Résister, créer et transformer
Il nous faut revenir à la situation pour prendre la mesure des conséquences d’une période de contre-révolutions. Actuellement nous vivons plusieurs contre-révolutions conservatrices : la contre-révolution néolibérale, celle des anciennes dictatures, celle du conservatisme islamiste, celle du conservatisme hindouiste. Elle rappelle que les périodes révolutionnaires sont généralement brèves et souvent suivies de contre-révolutions violentes et beaucoup plus longues. Mais, les contre-révolutions n’annulent pas les révolutions et le nouveau continue de progresser et émerge sous de nouvelles formes. (...)
Rappelons cette citation de Gramsci, peu avant sa mort en 1937 : « le vieux monde se meurt, le nouveau monde tarde à apparaître et dans ce clair-obscur surgissent les monstres ». Les monstres sont là ; interrogeons-nous sur le vieux monde et le nouveau monde.
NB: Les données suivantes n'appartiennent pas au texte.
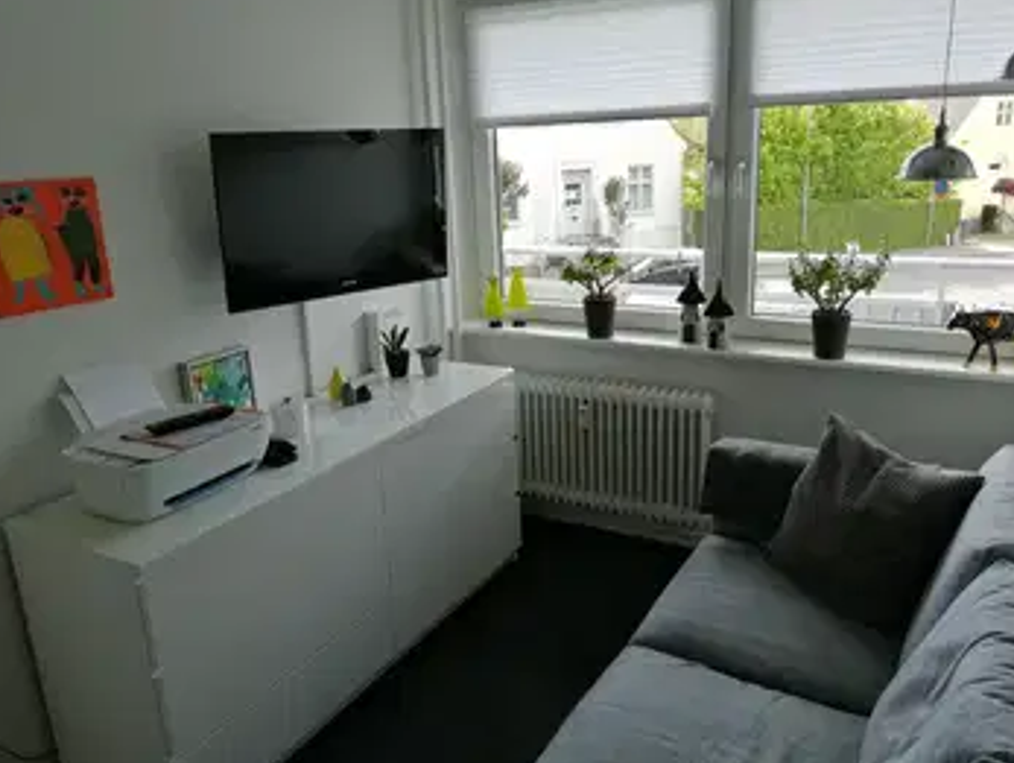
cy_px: 386
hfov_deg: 61.6
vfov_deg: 48.3
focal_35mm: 29
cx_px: 522
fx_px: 850
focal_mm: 3.95
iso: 50
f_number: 1.8
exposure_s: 1/129
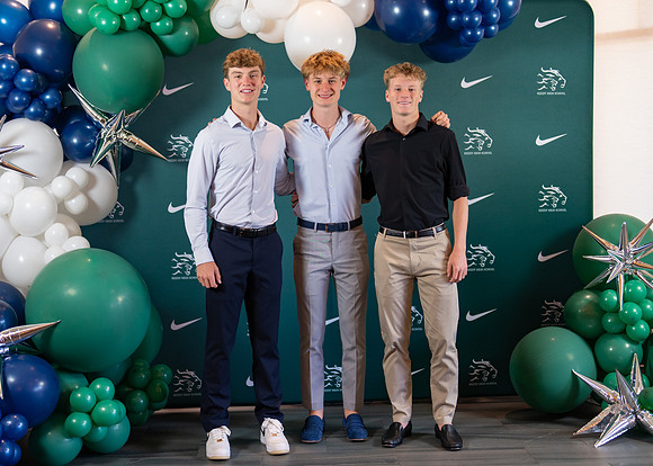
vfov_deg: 25.7
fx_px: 1022
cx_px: 311
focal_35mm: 55
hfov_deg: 35.4
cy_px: 233
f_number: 1.2
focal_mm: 50
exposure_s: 1/400
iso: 500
Le durcissement des contradictions et des tensions sociales explique le surgissement des formes extrêmes d’affrontement. Mais, il y a aussi une autre raison à la situation, ce sont les angoisses liées à l’apparition d’un nouveau monde. (...)
Et le nouveau monde ? Quels sont les changements profonds qui construisent le nouveau monde et qui préfigurent les contradictions de l’avenir. Nous pouvons identifier cinq mutations en cours, des révolutions inachevées dont nous percevons déjà les premiers bouleversements. La révolution des droits des femmes remet en cause des rapports millénaires. La révolution des droits des peuples, la deuxième phase de la décolonisation, après l’indépendance des États met en avant la libération des peuples et interroge les identités multiples. La prise de conscience écologique est une révolution philosophique, celle qui repose l’idée d’un temps fini. Le numérique renouvelle le langage et l’écriture et les biotechnologies interrogent les limites du corps humain. Le bouleversement du peuplement de la planète est en cours ; il ne s’agit pas d’une crise migratoire mais d’une révolution démographique mondiale.
Il y a plusieurs bouleversements en cours, des révolutions inachevées et incertaines. Rien ne permet d’affirmer qu’elles ne seront pas écrasées, déviées ou récupérées. Mais rien ne permet non plus de l’affirmer. Elles bouleversent le monde ; elles sont aussi porteuses d’espoirs et marquent déjà l’avenir et le présent.